Notre agent à la Havane

Dans le Cuba pré-révolutionnaire, un modeste marchand d’aspirateurs, Jim Wormold, est recruté presque malgré lui par les services secrets britanniques. Homme paisible et effacé, nanti d’une fille aussi catholique que dépensière, sur laquelle il a reporté toute son affection depuis que sa femme l’a quitté, Wormold voit là surtout l’occasion d’arrondir ses fins de mois. Et comme il n’a aucune prédisposition pour l’espionnage, il s’invente un réseau d’informateurs imaginaires et transmet à Londres des renseignements de pure fantaisie - y compris les diagrammes d’un aspirateur qu’il fait passer pour les plans d’une installation militaire (moment sublime). Cependant, Wormold est bientôt dépassé par sa supercherie, qui l’oblige à une perpétuelle fuite en avant. Ses affabulations trouvent de surprenantes correspondances dans la réalité, et les conséquences en seront dramatiques.

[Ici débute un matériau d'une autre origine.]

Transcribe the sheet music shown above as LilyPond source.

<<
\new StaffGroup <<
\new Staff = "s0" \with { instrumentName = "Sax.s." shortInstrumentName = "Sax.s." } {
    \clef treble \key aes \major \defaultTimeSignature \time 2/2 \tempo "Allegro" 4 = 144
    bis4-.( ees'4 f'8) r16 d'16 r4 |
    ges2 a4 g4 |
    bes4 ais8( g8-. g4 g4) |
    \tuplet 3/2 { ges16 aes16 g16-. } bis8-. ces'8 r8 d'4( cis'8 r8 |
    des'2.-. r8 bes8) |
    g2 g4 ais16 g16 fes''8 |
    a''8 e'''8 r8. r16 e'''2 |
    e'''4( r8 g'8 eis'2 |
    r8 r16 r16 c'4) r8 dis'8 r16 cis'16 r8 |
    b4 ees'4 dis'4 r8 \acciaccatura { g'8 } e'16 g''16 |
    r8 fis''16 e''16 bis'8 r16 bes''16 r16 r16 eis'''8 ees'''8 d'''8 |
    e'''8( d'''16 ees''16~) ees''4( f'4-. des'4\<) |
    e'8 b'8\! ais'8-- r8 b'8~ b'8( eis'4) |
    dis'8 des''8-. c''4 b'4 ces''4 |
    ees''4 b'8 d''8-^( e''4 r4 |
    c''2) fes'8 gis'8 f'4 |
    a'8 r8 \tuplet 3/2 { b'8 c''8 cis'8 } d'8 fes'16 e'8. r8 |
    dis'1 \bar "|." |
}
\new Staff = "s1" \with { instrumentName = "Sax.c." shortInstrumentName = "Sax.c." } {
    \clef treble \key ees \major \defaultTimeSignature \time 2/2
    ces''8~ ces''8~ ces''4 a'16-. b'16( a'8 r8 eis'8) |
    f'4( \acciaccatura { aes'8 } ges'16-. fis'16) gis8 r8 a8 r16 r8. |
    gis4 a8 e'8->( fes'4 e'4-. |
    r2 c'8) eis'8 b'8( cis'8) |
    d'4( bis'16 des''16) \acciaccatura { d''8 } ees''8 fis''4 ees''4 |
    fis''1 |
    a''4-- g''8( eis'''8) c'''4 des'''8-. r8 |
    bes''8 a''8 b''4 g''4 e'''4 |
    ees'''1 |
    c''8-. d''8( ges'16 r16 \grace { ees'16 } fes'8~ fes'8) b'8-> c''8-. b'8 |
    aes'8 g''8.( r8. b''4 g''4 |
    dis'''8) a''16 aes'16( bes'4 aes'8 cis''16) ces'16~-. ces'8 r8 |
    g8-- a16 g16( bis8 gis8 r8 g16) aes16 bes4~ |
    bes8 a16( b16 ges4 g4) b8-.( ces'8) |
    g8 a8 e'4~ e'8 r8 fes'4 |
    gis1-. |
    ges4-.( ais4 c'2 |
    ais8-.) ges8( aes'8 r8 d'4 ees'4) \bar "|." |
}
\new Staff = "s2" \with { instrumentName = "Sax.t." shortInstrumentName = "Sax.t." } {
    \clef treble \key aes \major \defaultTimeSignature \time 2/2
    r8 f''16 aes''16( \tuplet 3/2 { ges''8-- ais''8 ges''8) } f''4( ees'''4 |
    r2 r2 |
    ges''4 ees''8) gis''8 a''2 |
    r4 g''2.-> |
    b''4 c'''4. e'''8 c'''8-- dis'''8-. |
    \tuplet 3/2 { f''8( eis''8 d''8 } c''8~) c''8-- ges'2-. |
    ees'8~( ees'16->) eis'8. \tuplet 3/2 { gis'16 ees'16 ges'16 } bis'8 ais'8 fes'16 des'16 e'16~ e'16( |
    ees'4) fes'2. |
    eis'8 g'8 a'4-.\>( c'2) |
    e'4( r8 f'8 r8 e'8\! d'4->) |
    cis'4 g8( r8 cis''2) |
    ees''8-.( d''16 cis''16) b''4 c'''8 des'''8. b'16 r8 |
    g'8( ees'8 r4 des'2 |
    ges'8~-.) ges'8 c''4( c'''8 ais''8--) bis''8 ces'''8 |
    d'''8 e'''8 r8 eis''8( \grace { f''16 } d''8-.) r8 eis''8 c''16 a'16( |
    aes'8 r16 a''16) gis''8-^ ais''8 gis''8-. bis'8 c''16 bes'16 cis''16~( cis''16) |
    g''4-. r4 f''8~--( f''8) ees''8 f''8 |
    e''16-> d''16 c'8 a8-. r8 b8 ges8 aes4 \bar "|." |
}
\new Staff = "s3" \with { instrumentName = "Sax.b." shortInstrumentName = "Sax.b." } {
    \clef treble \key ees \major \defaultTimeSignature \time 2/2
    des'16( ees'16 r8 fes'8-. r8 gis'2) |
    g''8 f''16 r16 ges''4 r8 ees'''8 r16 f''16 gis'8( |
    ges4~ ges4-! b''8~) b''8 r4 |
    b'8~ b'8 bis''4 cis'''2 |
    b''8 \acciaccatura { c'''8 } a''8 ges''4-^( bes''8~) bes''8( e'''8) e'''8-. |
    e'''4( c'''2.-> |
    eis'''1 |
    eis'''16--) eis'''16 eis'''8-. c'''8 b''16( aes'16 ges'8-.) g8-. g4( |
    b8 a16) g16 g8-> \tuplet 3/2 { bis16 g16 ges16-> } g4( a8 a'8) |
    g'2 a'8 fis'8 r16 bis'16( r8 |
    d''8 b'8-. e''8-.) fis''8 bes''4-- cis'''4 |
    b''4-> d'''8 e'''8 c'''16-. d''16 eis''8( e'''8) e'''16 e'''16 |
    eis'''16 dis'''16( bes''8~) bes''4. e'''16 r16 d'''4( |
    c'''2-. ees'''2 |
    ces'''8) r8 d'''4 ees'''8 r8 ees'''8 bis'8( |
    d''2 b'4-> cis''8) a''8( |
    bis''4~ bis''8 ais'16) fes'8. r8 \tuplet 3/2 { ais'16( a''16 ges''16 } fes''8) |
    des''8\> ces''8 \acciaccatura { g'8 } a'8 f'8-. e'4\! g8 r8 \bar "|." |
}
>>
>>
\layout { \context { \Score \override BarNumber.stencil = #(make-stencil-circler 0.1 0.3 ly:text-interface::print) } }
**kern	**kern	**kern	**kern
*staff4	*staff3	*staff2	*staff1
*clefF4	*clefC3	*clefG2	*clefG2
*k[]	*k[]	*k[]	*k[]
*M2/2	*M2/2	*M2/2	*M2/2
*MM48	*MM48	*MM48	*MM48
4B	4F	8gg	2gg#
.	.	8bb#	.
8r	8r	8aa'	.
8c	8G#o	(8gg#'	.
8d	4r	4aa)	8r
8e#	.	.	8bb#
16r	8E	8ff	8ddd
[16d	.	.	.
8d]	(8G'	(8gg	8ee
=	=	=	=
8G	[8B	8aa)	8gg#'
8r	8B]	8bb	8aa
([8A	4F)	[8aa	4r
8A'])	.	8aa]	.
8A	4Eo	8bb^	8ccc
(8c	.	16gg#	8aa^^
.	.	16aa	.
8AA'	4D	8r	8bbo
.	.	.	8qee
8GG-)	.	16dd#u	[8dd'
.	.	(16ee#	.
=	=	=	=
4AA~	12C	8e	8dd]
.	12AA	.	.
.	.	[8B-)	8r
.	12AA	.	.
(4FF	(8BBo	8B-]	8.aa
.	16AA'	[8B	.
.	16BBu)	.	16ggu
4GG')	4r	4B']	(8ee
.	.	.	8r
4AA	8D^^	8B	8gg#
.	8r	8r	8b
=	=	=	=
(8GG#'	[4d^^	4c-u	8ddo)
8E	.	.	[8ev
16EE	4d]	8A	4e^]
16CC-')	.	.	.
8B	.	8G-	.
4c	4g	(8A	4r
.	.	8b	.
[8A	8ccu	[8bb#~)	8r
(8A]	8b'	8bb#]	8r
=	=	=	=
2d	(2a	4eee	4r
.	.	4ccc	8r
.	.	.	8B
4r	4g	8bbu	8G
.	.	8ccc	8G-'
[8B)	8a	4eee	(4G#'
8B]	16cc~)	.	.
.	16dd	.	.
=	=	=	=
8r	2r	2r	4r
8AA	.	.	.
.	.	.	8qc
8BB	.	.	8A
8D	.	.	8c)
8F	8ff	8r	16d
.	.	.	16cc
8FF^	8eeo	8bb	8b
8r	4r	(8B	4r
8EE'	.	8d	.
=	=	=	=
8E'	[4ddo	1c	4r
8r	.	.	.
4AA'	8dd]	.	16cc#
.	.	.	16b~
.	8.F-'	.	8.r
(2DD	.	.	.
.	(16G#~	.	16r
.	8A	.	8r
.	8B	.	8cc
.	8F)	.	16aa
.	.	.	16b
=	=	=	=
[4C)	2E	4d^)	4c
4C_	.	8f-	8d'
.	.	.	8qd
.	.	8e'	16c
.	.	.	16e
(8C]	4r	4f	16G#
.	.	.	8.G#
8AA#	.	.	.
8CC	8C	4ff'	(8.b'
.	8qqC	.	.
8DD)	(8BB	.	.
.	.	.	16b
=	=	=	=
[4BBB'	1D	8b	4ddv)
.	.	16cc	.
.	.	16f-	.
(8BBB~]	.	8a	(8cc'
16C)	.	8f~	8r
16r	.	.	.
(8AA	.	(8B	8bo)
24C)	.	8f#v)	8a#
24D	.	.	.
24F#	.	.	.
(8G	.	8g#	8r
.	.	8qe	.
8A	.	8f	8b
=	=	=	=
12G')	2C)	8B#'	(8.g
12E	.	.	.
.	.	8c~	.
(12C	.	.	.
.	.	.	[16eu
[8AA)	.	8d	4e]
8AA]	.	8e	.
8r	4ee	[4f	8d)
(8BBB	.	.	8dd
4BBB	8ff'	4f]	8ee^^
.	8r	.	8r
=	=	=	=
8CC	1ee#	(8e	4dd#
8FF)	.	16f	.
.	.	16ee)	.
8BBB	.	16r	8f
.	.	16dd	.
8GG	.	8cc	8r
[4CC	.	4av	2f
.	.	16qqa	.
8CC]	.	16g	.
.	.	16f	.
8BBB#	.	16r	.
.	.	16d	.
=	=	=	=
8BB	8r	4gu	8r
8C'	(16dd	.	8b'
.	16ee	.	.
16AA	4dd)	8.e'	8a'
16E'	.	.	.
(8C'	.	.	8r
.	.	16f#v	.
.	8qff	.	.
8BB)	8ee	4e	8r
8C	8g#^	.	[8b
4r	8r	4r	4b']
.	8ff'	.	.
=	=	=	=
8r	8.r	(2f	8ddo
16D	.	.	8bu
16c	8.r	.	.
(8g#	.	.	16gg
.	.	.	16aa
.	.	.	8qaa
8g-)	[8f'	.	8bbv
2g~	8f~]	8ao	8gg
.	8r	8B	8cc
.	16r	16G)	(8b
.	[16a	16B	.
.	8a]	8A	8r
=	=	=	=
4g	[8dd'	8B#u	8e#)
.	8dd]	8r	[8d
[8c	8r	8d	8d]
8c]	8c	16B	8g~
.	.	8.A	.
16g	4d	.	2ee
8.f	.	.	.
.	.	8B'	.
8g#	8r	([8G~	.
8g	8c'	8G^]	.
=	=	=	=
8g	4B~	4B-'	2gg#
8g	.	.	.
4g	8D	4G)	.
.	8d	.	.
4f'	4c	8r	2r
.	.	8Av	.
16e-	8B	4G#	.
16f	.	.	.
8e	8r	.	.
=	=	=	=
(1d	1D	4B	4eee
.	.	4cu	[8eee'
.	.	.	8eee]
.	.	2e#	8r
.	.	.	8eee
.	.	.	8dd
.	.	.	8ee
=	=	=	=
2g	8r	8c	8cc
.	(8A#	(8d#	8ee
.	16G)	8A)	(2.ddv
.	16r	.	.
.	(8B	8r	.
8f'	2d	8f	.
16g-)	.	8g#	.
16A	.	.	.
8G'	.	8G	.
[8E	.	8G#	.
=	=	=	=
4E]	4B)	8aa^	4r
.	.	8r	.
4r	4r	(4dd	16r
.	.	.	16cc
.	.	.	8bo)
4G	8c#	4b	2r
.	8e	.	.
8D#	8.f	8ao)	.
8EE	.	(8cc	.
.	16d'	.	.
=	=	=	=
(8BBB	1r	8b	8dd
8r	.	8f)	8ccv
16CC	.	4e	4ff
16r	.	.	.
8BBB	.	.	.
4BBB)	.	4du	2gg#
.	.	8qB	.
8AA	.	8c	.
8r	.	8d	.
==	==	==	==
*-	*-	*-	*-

En 250 pages alertes, Graham Greene imbrique magistralement une parodie irrésistible de récit d’espionnage et des moments de vrai suspense à un questionnement plus large sur le monde et la condition humaine. Le roman baigne dans une irréalité tour à tour euphorisante et inquiétante, qui restitue remarquablement le climat des années 1950, sur fond de guerre froide et de terreur atomique. Écrivain catholique ayant travaillé dans le renseignement durant la guerre, Greene est donc le mieux placé pour se moquer du catholicisme autant que des services secrets, qui fonctionnent comme n’importe quelle entreprise : l’obsession du cloisonnement se retourne contre elle-même, les grands chefs de Londres, totalement coupés des réalités, sont d’une extraordinaire incompétence et principalement occupés à se tirer dans les pattes ; et, comme dans toutes les compagnies, la meilleure façon de se débarrasser d’un incapable est de lui offrir une promotion. Utterly enjoyable.

P.-S. L’analogie entre espion et romancier, suggérée dans Ma vie dans la CIA d’Harry Mathews, figure déjà ici et donne lieu à de jolies pages.
John Le Carré, qui n’a jamais caché son admiration pour Greene, s’est manifestement inspiré de ce roman pour écrire le Tailleur de Panama.